Quand Wong Kar wai réalise As tears go by, il est déjà crédité comme scénariste sur une douzaine de films. Mais, de son propre aveu, il est intervenu, à des degrés divers, sur plus de cinquante titres, le plus souvent sans voir son nom au générique. Après avoir commencé des études de photo, sa passion du cinéma – qu’il doit en partie à sa mère, très cinéphile – l’a emporté. D’abord assistant à la télévision, il a vite rejoint, comme ça se passe à Hong-Kong au début des années 80, un « pool » de scénaristes qui mettent leurs idées en commun et façonnent à plusieurs des films de genre qu’à l’arrivée un seul d’entre eux finit par signer. Il n’y a pas que des polars: films d’action, d’arts martiaux, voire séries B horrifiques semi-parodiques (comme The Haunted Cop shop II qui lorgne sans vergogne sur le succès de Ghostbusters), Wong Kar wai touche à tout. Il a souvent comme commanditaire le prolifique Barry Wong (1946-1992), auteur de plus de soixante scénarios dans quasiment tous les genres, et notamment de celui de À toute épreuve, de John Woo, sorti après sa mort prématurée. Parmi les scénarios signés Barry Wong, plusieurs sont de Wong Kar wai, réputé pourtant pour disparaître de longs mois avant de rendre tardivement sa copie.
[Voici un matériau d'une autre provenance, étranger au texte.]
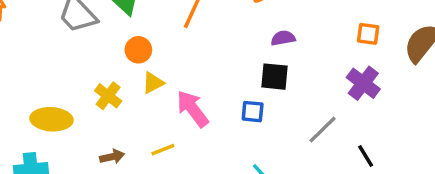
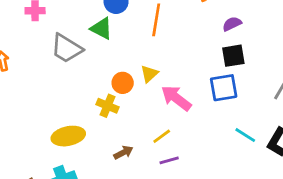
orange circle: (138, 50) -> (123, 83), moved
yellow triangle: (153, 83) -> (149, 74), moved
blue square: (253, 112) -> (224, 88), size x1.5

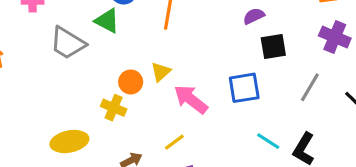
black square: (233, 56) -> (273, 46), moved

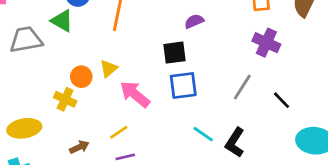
gray trapezoid: (68, 43) -> (26, 40), turned 136
black square: (273, 46) -> (175, 53), moved

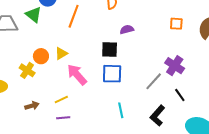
purple cross: (266, 43) -> (175, 66), moved
cyan line: (203, 134) -> (121, 110), turned 35
black L-shape: (235, 142) -> (157, 116), moved

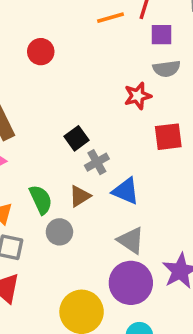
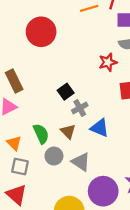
red circle: (41, 52) -> (41, 32), size x1.6
brown triangle: (80, 196) -> (68, 131), turned -42
gray triangle: (131, 240) -> (81, 162), moved

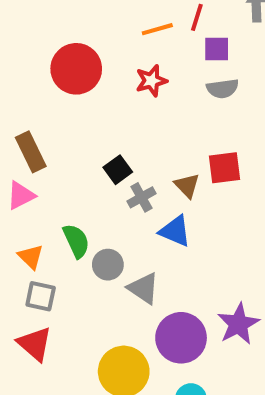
red star: (108, 62) -> (151, 81), moved
brown triangle: (68, 131) -> (187, 185), moved
gray circle: (54, 156) -> (108, 265), moved

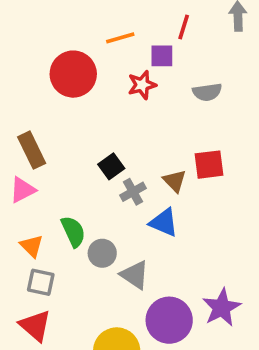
orange line: (157, 29) -> (120, 38), moved
purple square: (217, 49) -> (162, 56), moved

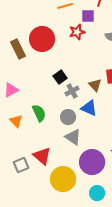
red circle: (73, 74) -> (42, 39), moved
brown rectangle: (32, 150) -> (18, 49), moved
gray circle: (102, 253) -> (68, 117), moved
gray square: (41, 282) -> (21, 165), moved, turned -35
red triangle: (35, 326) -> (42, 156), moved

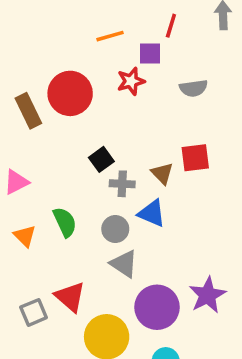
gray cross: (72, 91) -> (122, 184), turned 32

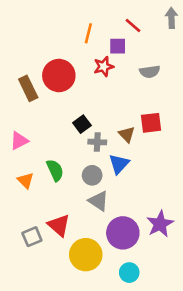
red line: (171, 26) -> (133, 26), turned -66
orange line: (110, 36) -> (88, 33), turned -60
blue triangle: (152, 213) -> (119, 164), turned 50

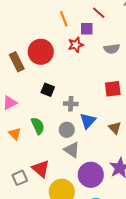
orange line: (88, 33) -> (64, 19), turned -35
black square: (82, 124) -> (48, 90), moved, turned -32
brown triangle: (127, 134) -> (115, 128), moved

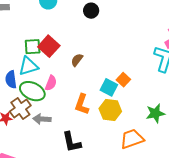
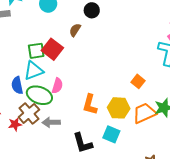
brown semicircle: (77, 60) -> (75, 30), moved
orange square: (123, 80) -> (138, 81), moved
cyan square: (109, 87) -> (111, 134), moved
orange trapezoid: (132, 139) -> (144, 113), moved

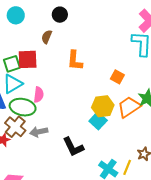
red square: (52, 49) -> (28, 59), turned -30
orange L-shape: (90, 104) -> (75, 60), moved
cyan square: (111, 134) -> (98, 121), moved, turned 30

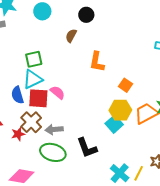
red square: (28, 59) -> (38, 98), moved
orange square: (117, 77) -> (126, 85), moved
pink semicircle: (39, 95) -> (57, 92), turned -63
green ellipse: (23, 107) -> (53, 152), moved

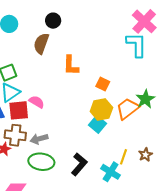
brown semicircle: (71, 36) -> (41, 43), size x1.5
brown cross: (31, 122) -> (15, 135), turned -30
black L-shape: (87, 148) -> (79, 164), moved, turned -110
yellow line: (139, 173) -> (124, 157), moved

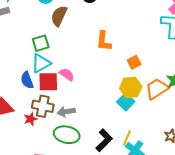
brown semicircle: (41, 43) -> (59, 16), moved
orange square: (103, 84) -> (134, 62), turned 32
yellow line: (124, 157) -> (127, 138), moved

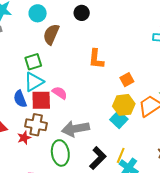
gray arrow: (66, 112) -> (75, 129), moved, size x1.5
green ellipse: (67, 135) -> (60, 153), turned 70

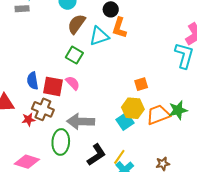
orange L-shape: (96, 59) -> (119, 28), moved
green square: (33, 62) -> (74, 55), moved, turned 36
cyan triangle: (34, 82) -> (99, 36), moved

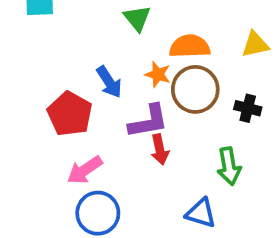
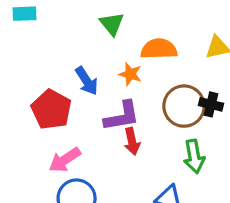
brown circle: (195, 89) -> (184, 106), moved

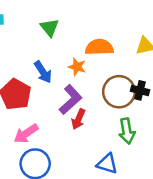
green triangle: (112, 24) -> (50, 28), moved
purple L-shape: (122, 116) -> (70, 100), turned -32
red arrow: (132, 141) -> (78, 119), turned 36

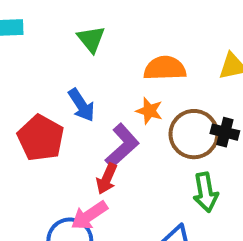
orange star: (77, 67) -> (149, 111), moved
red arrow: (78, 119) -> (107, 179), moved
pink arrow: (26, 134) -> (89, 216), moved

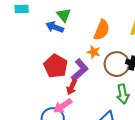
orange semicircle: (165, 68) -> (102, 30), turned 115
blue arrow: (81, 105) -> (55, 27), moved, turned 144
red pentagon: (41, 138) -> (56, 66), moved

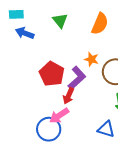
blue arrow: (55, 27) -> (25, 33), moved
orange semicircle: (102, 30) -> (100, 24), moved

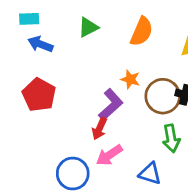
green triangle: (60, 21) -> (88, 27), turned 42
red pentagon: (52, 74) -> (39, 95), moved
pink arrow: (59, 116) -> (109, 155), moved

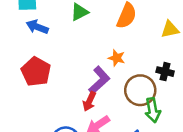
brown circle: (163, 96) -> (140, 90), moved

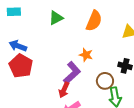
blue arrow: (37, 27) -> (18, 46), moved
brown circle: (140, 90) -> (105, 81), size x0.7

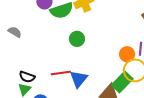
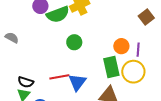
orange circle: (127, 54) -> (121, 46), moved
green rectangle: (122, 82) -> (111, 67), moved, turned -55

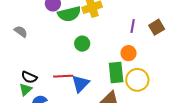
purple line: (138, 50) -> (133, 26), moved

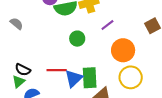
purple line: (133, 26) -> (107, 25), moved, turned 40
orange circle: (129, 53) -> (123, 50), size x1.5
green rectangle: (116, 73) -> (90, 78), moved

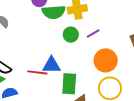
green circle: (77, 39) -> (71, 35), moved
blue triangle: (74, 78) -> (51, 65), moved, turned 36

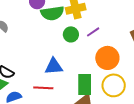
red line: (37, 72) -> (43, 88), moved
green rectangle: (69, 84) -> (85, 84), moved

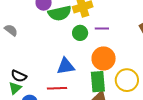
purple line: (93, 32) -> (102, 29), turned 40
orange circle: (107, 58) -> (104, 58), moved

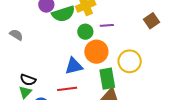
orange circle: (104, 58) -> (96, 52), moved
yellow circle: (127, 80) -> (130, 61), moved

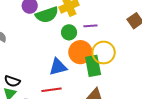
yellow circle: (130, 61) -> (104, 53), moved
green rectangle: (107, 79) -> (93, 66), moved

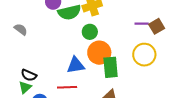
purple line: (90, 26) -> (142, 24), moved
yellow circle: (104, 53) -> (144, 55), moved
Car, déjà, le futur cinéaste souffre d’écrire, il a du mal avec cette étape intermédiaire, il dit devoir inventer le film en entier pour le décrire dans le scénario, et non pas l’imaginer à partir de la trace écrite… Wong Kar wai s’est aussi lié d’amitié avec un cinéaste légèrement plus âgé que lui, Patrick Tam (né en 1948), dont le premier film, The Sword (1980), un «wu xia pian » (ou « film de sabre », visible en France en dvd), fait de lui l’un des leaders de ce qu’on appelle alors la « Nouvelle vague de Hong-Kong » aux côtés d’Ann Hui ou de Tsui Hark (Wong Kar wai fera plutôt partie de la « Seconde vague »). On surnomme Patrick Tam le « Godard de Hong-Kong». Les deux amis ont l’idée d’une trilogie (« La Trilogie d’Apu rencontre Mean Streets », expliquera plus tard plus ou moins sérieusement Wong Kar wai) qui suivrait deux petits voyous à trois âges de leurs parcours criminels. Non pas des caïds, mais de petits losers.
De la troisième partie de ce projet, Patrick Tam tire son cinquième film, Final victory (1987), scénario de Wong Kar wai, avec en vedette un couple inattendu formé par Tsui Hark et Eric Tsang (qui, quinze ans plus tard, sera le truculent gangster Sam dans Infernal Affairs).
Quand le producteur Alan Tang suggère à Wong Kar wai qu’il est l’heure pour lui de faire ses premiers pas de cinéaste, ce dernier pense d’abord à un film sur un policier et une femme mystérieuse dans le quartier de Mongkok. Mais pas question, a fortiori quand Alan Tang obtient l’accord d’Andy Lau pour tenir le rôle principal, de faire autre chose qu’une histoire de gangsters.
Wong kar wai se tourne alors vers la deuxième partie de la trilogie (dont il s’inspire librement: Patrick Tam n’est pas crédité au scénario). Ironie du sort, le film garde, dans son titre cantonais, la trace du projet sur la « femme mystérieuse » : Wàngjiao kamén, soit « Carmen à Mongkok », ce qui est assez intrigant quand on voit As tears go by, mise à part la dimension tragique du film.